Substantively, you may have an endless array of questions about the analyst's assumptions. Here are a few to warm you up –
- Did the analyst assume certain annual growth rate (and is that assumption reasonable)?
- Did the analyst assume that everything else would remain the same (and is that assumption reasonable)?
- If you are looking at costs to the hospital, you may be interested in what costs the analyst included and which ones were left out. There are standards about measuring return on investment in healthcare. These standards should be used whenever possible.
- If some patients are included and not others, you will need to know why your analyst left out whomever they did.
- How likely is it that you are looking at cause and effect?
Cause and effect is very, very, VERY hard to prove. Yet, our minds are programmed to jump to it pretty quickly. We are nothing if not pattern-seeking creatures. So you need to use some elbow grease to fight against jumping to conclusions.
Here are a couple quick things you can request that help rule out alternative explanations:
Ask for statistical testing.
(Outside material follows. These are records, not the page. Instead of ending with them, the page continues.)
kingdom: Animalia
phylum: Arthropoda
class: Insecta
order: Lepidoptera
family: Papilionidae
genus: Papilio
This will help you figure out if the changes in the data reflect natural variation or not. Lots of times we have ups and downs that really do not make a pattern.
Ask what competing theories have been ruled out. For example, perhaps a big improvement in a certain kind of patient safety effort is related to a shift in the types of patients we are seeing and not new safety efforts. Before presenting the analysis, a good analyst will throw a bunch of alternative theories on the wall and rule out as many as they can.
Ask for at least one full year of data to correct for any seasonal patterns. As mentioned above, there are pretty clear seasonal trends in health care. If the analysis is based on summer admissions alone, it would not likely be representative of all of admissions.
It is my experience that analysts never mean to present something that is incomplete or not fully clear. But the analytic process is usually a very long and winding path, in which analysts need to make assumptions about the data at many different points to move forward. The full breadth of these assumptions and the complexities of making them may not be obvious when you review the final product. Being inquisitive before accepting results can make sure that the decisions made from the analysis are sound, and can help the analyst rethink assumptions in a very productive way.